Yetkililer ayrıca İsrail ile bağları onararak Washington'da, özellikle ABD Kongre'sinde daha iyi bir yer kazanmayı umuyorlar. ABD'li milletvekilleri, ABD'nin Suriye, Libya ve ötesindeki konumlarıyla çelişen iç ve bölgesel politikaları nedeniyle Ankara'yı cezalandırmaya çalışan yaptırımlarla ilgili yasa tasarılarıyla sık sık Türkiye'yi hedef alıyor.Türk yetkililer, Netanyahu'nun lobicilerinin ya Türkiye karşıtı yasaların arkasında olduğuna ya da çok sayıda Türkiye karşıtı yasayı etkinleştirdiğine inanıyor.

‘’ERDOĞAN’IN ÇIKIŞLARI ŞÜPHECİLİK YARATIYOR’’

Netanyahu yönetiminde İsrailli yetkililer, Ankara'dan Türkiye'de ikamet eden Hamas liderleri konusunda, bazen medya aracılığıyla taviz vermeleri için baskı yaptılar.

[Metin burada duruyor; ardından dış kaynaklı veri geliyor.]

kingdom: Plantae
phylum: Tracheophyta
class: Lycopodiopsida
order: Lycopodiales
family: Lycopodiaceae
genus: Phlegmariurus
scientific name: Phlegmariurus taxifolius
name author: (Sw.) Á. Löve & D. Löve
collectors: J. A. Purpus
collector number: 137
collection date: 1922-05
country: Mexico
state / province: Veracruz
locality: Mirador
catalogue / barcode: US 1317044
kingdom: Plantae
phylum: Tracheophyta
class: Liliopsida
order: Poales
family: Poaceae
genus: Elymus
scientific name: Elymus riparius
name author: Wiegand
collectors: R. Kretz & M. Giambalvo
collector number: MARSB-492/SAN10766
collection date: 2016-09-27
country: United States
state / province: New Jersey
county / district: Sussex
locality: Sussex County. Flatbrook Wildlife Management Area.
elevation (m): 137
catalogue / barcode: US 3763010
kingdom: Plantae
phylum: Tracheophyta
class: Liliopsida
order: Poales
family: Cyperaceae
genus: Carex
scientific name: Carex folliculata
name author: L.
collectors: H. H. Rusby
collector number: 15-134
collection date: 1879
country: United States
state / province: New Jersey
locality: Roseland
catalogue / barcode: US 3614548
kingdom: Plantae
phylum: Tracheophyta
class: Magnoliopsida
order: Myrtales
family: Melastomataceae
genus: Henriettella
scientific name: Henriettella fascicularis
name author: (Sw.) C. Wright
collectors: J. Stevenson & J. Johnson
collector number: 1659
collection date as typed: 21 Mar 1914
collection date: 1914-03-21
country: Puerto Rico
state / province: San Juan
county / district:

Buna cevaben Türk yetkililer, Hamas liderlerinin Şalit anlaşmasının bir parçası olarak İsrail tarafından Türkiye'ye gönderildiğini not ediyor ve Ankara'nın Filistin hareketine hiçbir maddi destek sağlamadığı konusunda ısrar ediyor. İsrail'in bu konudaki politikasının yeni hükümetle değişip değişmeyeceği belli değil.

Mitchell, Erdoğan'ın 2009'da Dünya Ekonomik Forumu'ndan ayrılmasından bu yana Ankara'nın İsrail'e karşı sürekli ve çok açık çıkışları nedeniyle İsrail'de Türkiye'nin samimiyeti konusunda genel bir şüphecilik olduğunu söyledi.

Mitchell, yeni hükümetin Ankara ile ilişkileri normalleştirmeye yönelik teşvikleri olduğuna da inanıyor.Mitchell, “Yeni hükümet içindeki Netanyahu karşıtı duyarlılık nedeniyle, Netayahu'nun birçok politikasını tersine çevirmeye çalışacak ve dış politika alanında bu yaklaşımın birçok örneğini görüyoruz” dedi ve "Netanyahu döneminde bile, İsrail normalleşme için bir kapıyı açık tutmak için büyük çaba sarf etti, bu yüzden bu muhtemelen Netanyahu sonrası dönemde de devam edecek" diye ekledi.